Me aturdió la idea de que Abdel pudiera ser uno de los que manejaban los hilos detrás de la tramoya de internet. Rafa percibió cierto desconcierto en mis gestos y preguntó:
—¿Te sorprende?
—En absoluto. Pensaba en las casualidades de la vida. Hace tan solo unas horas escuchaba en la radio a un experto hablar sobre lo que me cuentas.
—¿A qué te refieres?—preguntó desorientado.
—Internet ofrece las herramientas necesarias no solo para difundir la yihad, sino para captar y reclutar a nuevos terroristas.
—Continúa.
—Las organizaciones integristas, póngase por caso la de nuestro amigo Kadar, recurren a foros de acceso libre. Si detectan simpatizantes susceptibles de ser captados, les suministran las claves necesarias para entrar en plataformas privadas y de difícil seguimiento por parte de las Fuerzas de Seguridad del Estado. La red les permite propagar noticias e imágenes que ensalzan la figura del suicida. Cada organización es un mundo, pero en general suelen tener una estructura piramidal parecida. En la cúspide está el ulema o la persona respetada que se encarga de adoctrinar a los demás. La buena noticia, al menos en España, es que la Audiencia Nacional ha sentado precedente al declarar a un foro de internet como organización terrorista. Empieza a tenerse claro que estas plataformas son, hoy, el principal modo para conseguir financiar, propagar, reclutar y adoctrinar a los futuros terroristas.

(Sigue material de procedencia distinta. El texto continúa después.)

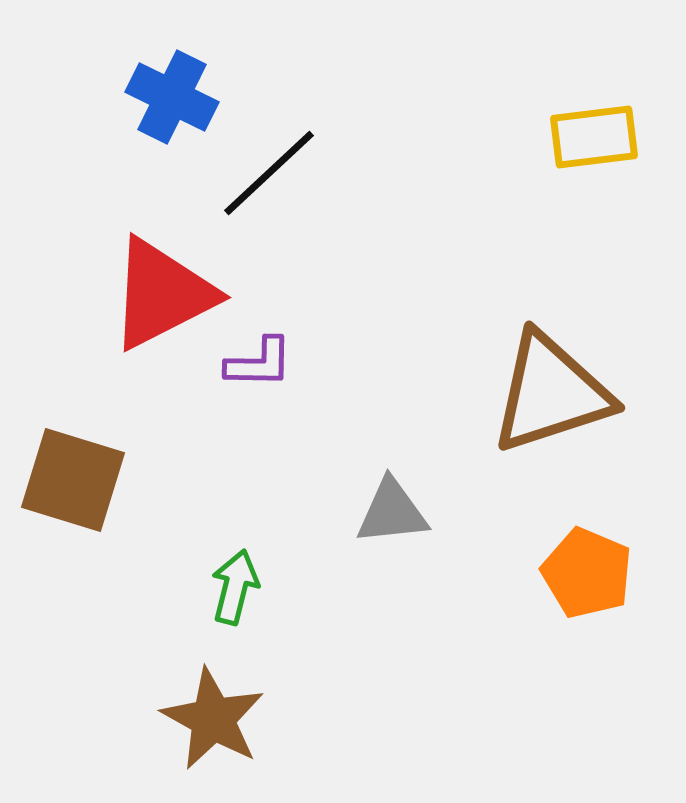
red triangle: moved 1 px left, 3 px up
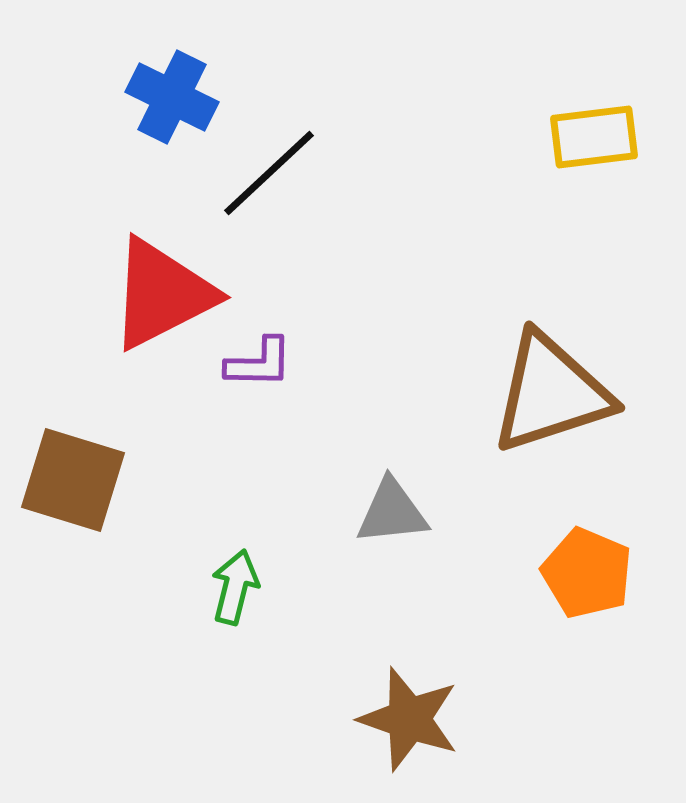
brown star: moved 196 px right; rotated 10 degrees counterclockwise
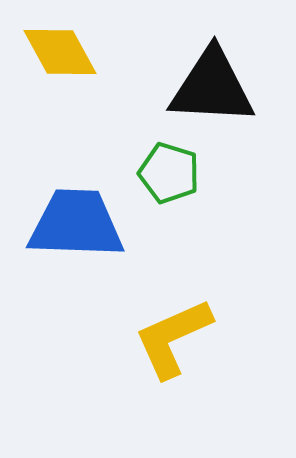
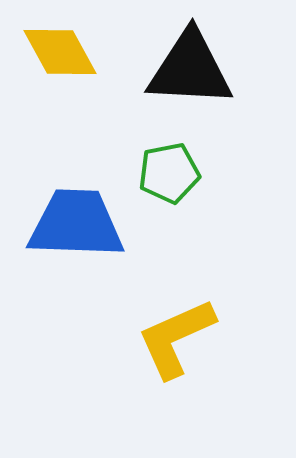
black triangle: moved 22 px left, 18 px up
green pentagon: rotated 28 degrees counterclockwise
yellow L-shape: moved 3 px right
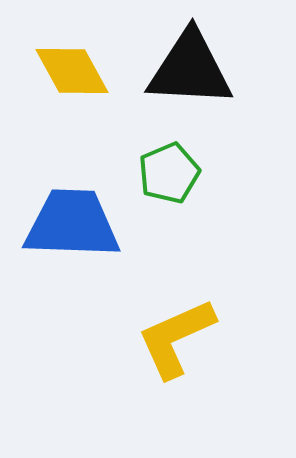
yellow diamond: moved 12 px right, 19 px down
green pentagon: rotated 12 degrees counterclockwise
blue trapezoid: moved 4 px left
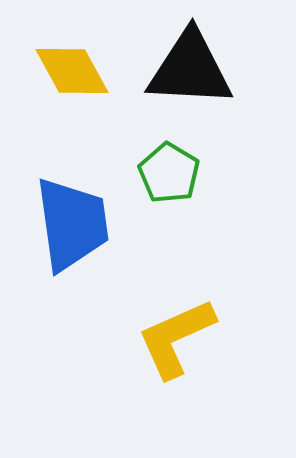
green pentagon: rotated 18 degrees counterclockwise
blue trapezoid: rotated 80 degrees clockwise
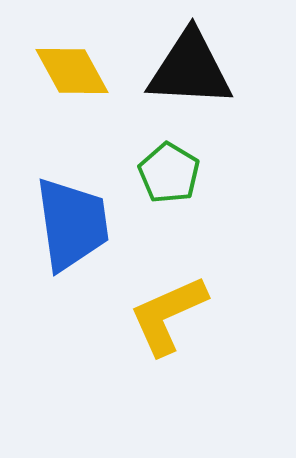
yellow L-shape: moved 8 px left, 23 px up
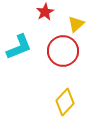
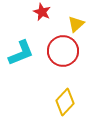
red star: moved 3 px left; rotated 18 degrees counterclockwise
cyan L-shape: moved 2 px right, 6 px down
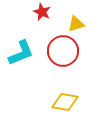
yellow triangle: rotated 24 degrees clockwise
yellow diamond: rotated 56 degrees clockwise
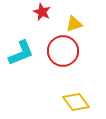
yellow triangle: moved 2 px left
yellow diamond: moved 11 px right; rotated 44 degrees clockwise
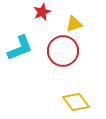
red star: rotated 24 degrees clockwise
cyan L-shape: moved 1 px left, 5 px up
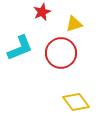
red circle: moved 2 px left, 2 px down
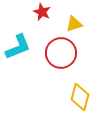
red star: rotated 24 degrees counterclockwise
cyan L-shape: moved 2 px left, 1 px up
yellow diamond: moved 4 px right, 5 px up; rotated 52 degrees clockwise
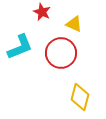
yellow triangle: rotated 42 degrees clockwise
cyan L-shape: moved 2 px right
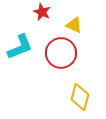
yellow triangle: moved 1 px down
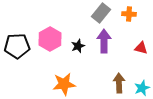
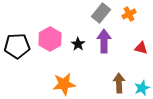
orange cross: rotated 32 degrees counterclockwise
black star: moved 2 px up; rotated 16 degrees counterclockwise
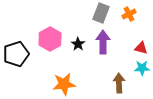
gray rectangle: rotated 18 degrees counterclockwise
purple arrow: moved 1 px left, 1 px down
black pentagon: moved 1 px left, 8 px down; rotated 15 degrees counterclockwise
cyan star: moved 20 px up; rotated 21 degrees clockwise
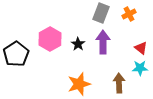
red triangle: rotated 24 degrees clockwise
black pentagon: rotated 15 degrees counterclockwise
cyan star: moved 2 px left
orange star: moved 15 px right; rotated 10 degrees counterclockwise
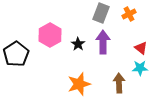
pink hexagon: moved 4 px up
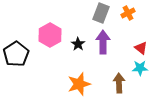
orange cross: moved 1 px left, 1 px up
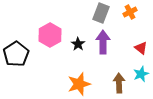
orange cross: moved 2 px right, 1 px up
cyan star: moved 1 px right, 6 px down; rotated 21 degrees counterclockwise
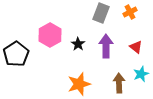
purple arrow: moved 3 px right, 4 px down
red triangle: moved 5 px left, 1 px up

—Es un tema más importante de lo que se piensa —respondió Rafa con tono dogmático.
—Y tú, ¿qué crees? —le espeté.
—Poco puedo añadir que no hayas dicho ya. Imagino que sabrás que los grupos terroristas más importantes o conocidos, como Al Qaeda, poseen incluso sus propios medios de difusión.
—Así es. Inspire es un medio de difusión en inglés que pertenece a Al Qaeda.
—No se te escapa nada. He leído una propuesta para cambiar la legislación en la Unión Europea y tipificar como delito el adoctrinamiento pasivo hacia aquellos que voluntariamente deciden entrar en este mundo y crear foros de este tipo. Me parece una fantástica idea.
—A mí también. Habrá que esperar a que se redacte la norma y ver si en ella se recogen también todas las garantías judiciales necesarias. A pesar de la gravedad del asunto, sería un error legislar de manera semejante a lo que ocurre en Guantánamo.
—Sería un paso atrás de torpeza infinita —dijo para finalizar.
Llegué a mi casa saturado del orbe yihadista. Necesitaba distancia o acabaría desquiciándome como Don Quijote. Me acosté sin libro, con la idea de montar el mecano de mi fantasía y conciliar un sueño dulce.